═════ The records
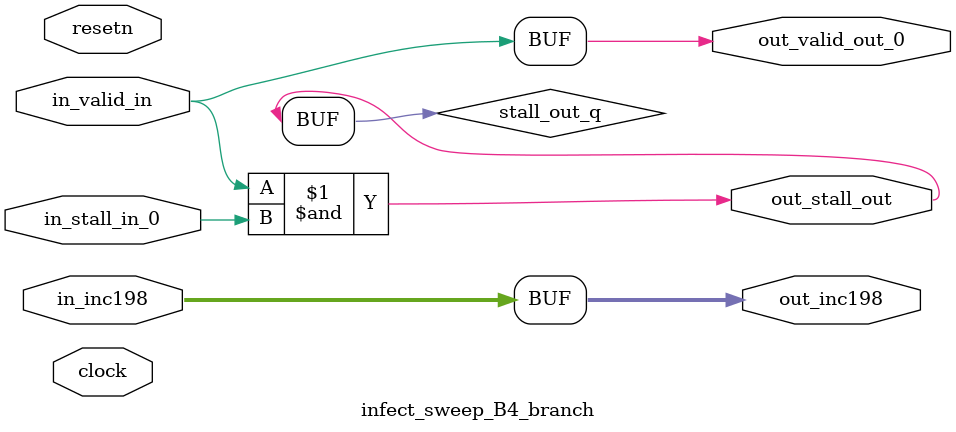
<source format=sv>



(* altera_attribute = "-name AUTO_SHIFT_REGISTER_RECOGNITION OFF; -name MESSAGE_DISABLE 10036; -name MESSAGE_DISABLE 10037; -name MESSAGE_DISABLE 14130; -name MESSAGE_DISABLE 14320; -name MESSAGE_DISABLE 15400; -name MESSAGE_DISABLE 14130; -name MESSAGE_DISABLE 10036; -name MESSAGE_DISABLE 12020; -name MESSAGE_DISABLE 12030; -name MESSAGE_DISABLE 12010; -name MESSAGE_DISABLE 12110; -name MESSAGE_DISABLE 14320; -name MESSAGE_DISABLE 13410; -name MESSAGE_DISABLE 113007; -name MESSAGE_DISABLE 10958" *)
module infect_sweep_B4_branch (
    input wire [31:0] in_inc198,
    input wire [0:0] in_stall_in_0,
    input wire [0:0] in_valid_in,
    output wire [31:0] out_inc198,
    output wire [0:0] out_stall_out,
    output wire [0:0] out_valid_out_0,
    input wire clock,
    input wire resetn
    );

    wire [0:0] stall_out_q;


    // out_inc198(GPOUT,5)
    assign out_inc198 = in_inc198;

    // stall_out(LOGICAL,8)
    assign stall_out_q = in_valid_in & in_stall_in_0;

    // out_stall_out(GPOUT,6)
    assign out_stall_out = stall_out_q;

    // out_valid_out_0(GPOUT,7)
    assign out_valid_out_0 = in_valid_in;

endmodule

</source>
══════════
Exercise goal: Nothing but the lines from the one containing "input wire [31:0]" through the last line of the listing should be output, each exactly as written.

Response to this task:
    input wire [31:0] in_inc198,
    input wire [0:0] in_stall_in_0,
    input wire [0:0] in_valid_in,
    output wire [31:0] out_inc198,
    output wire [0:0] out_stall_out,
    output wire [0:0] out_valid_out_0,
    input wire clock,
    input wire resetn
    );

    wire [0:0] stall_out_q;


    // out_inc198(GPOUT,5)
    assign out_inc198 = in_inc198;

    // stall_out(LOGICAL,8)
    assign stall_out_q = in_valid_in & in_stall_in_0;

    // out_stall_out(GPOUT,6)
    assign out_stall_out = stall_out_q;

    // out_valid_out_0(GPOUT,7)
    assign out_valid_out_0 = in_valid_in;

endmodule

</source>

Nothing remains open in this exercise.